Željko Ljubenović (Serbian Cyrillic: Жељко Љубеновић; born 9 July 1981) is a retired Serbian professional footballer who played as a midfielder.

After playing almost exclusively for second-tier clubs in his homeland, Ljubenović spent most of his footballing career in Ukraine, representing four clubs and amassing over 250 appearances in the country's top league.

Career
Born in Belgrade, Ljubenović started out as a trainee at Partizan in 1990. He spent five years in the club's youth setup, before switching to OFK Beograd in 1995. After completing his formation, Ljubenović made his senior debuts with the Romantičari in the 2000–01 First League of FR Yugoslavia. He subsequently played for Second League clubs Mladenovac, Mladost Lukićevo, and Proleter Zrenjanin. In the summer of 2005, Ljubenović signed with top-flight side Hajduk Kula. He spent just half a season there, before transferring abroad.

In the 2006 winter transfer window, Ljubenović moved to Ukraine and signed with Kryvbas Kryvyi Rih. He switched clubs the following summer and joined fellow top-tier club Tavriya Simferopol. Over the next five and a half years, Ljubenović played regularly for the side and recorded near 200 appearances in all competitions. He left the club midway through the 2011–12 season, eventually joining another Premier League side, Oleksandriya. In the summer of 2012, Ljubenović signed with Zorya Luhansk. After 6 seasons in Zorya he retired in May 2018. In July 2018 Zorya's general director Serhiy Rafailov announced that Ljubenović will work in the club as scout in Balkan region.

(Page-level text extractions)
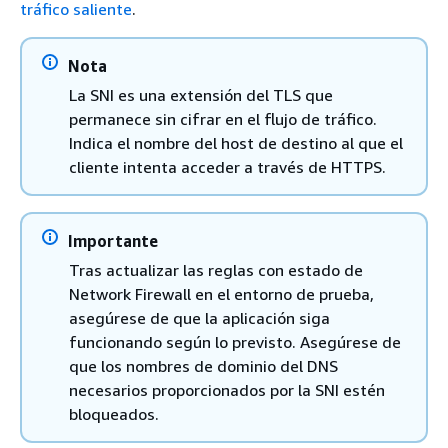
tráfico saliente
.
Nota
La SNI es una extensión del TLS que
permanece sin cifrar en el flujo de tráfico.
Indica el nombre del host de destino al que el
cliente intenta acceder a través de HTTPS.
Importante
Tras actualizar las reglas con estado de
Network Firewall en el entorno de prueba,
asegúrese de que la aplicación siga
funcionando según lo previsto. Asegúrese de
que los nombres de dominio del DNS
necesarios proporcionados por la SNI estén
bloqueados.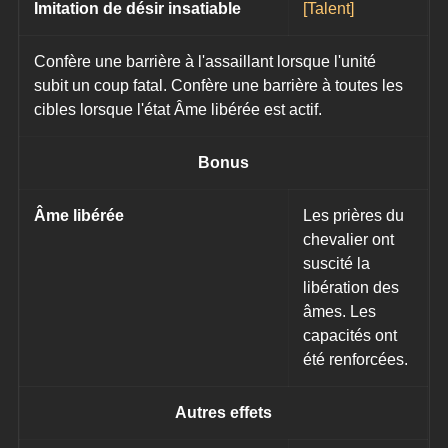
Imitation de désir insatiable
[Talent]
Confère une barrière à l'assaillant lorsque l'unité 
subit un coup fatal. Confère une barrière à toutes les 
cibles lorsque l'état Âme libérée est actif.
Bonus
Âme libérée
Les prières du 
chevalier ont 
suscité la 
libération des 
âmes. Les 
capacités ont 
été renforcées.
Autres effets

Task instructions:
A: Answer these questions from the biography:
(i) In what year did Ljubenović move from Partizan's youth setup to OFK Beograd?
(ii) Which club did he sign with in the summer of 2012?
(iii) What role at Zorya was announced for him in July 2018?
B: Swap "Tavriya Simferopol" for "SC Tavriya Simferopol" in the biography and write out everything from "In the 2006" down to "in Balkan region.".

Answers for the exercise:
A:
(i) 1995
(ii) Zorya Luhansk
(iii) Scout in the Balkan region

B:
In the 2006 winter transfer window, Ljubenović moved to Ukraine and signed with Kryvbas Kryvyi Rih. He switched clubs the following summer and joined fellow top-tier club SC Tavriya Simferopol. Over the next five and a half years, Ljubenović played regularly for the side and recorded near 200 appearances in all competitions. He left the club midway through the 2011–12 season, eventually joining another Premier League side, Oleksandriya. In the summer of 2012, Ljubenović signed with Zorya Luhansk. After 6 seasons in Zorya he retired in May 2018. In July 2018 Zorya's general director Serhiy Rafailov announced that Ljubenović will work in the club as scout in Balkan region.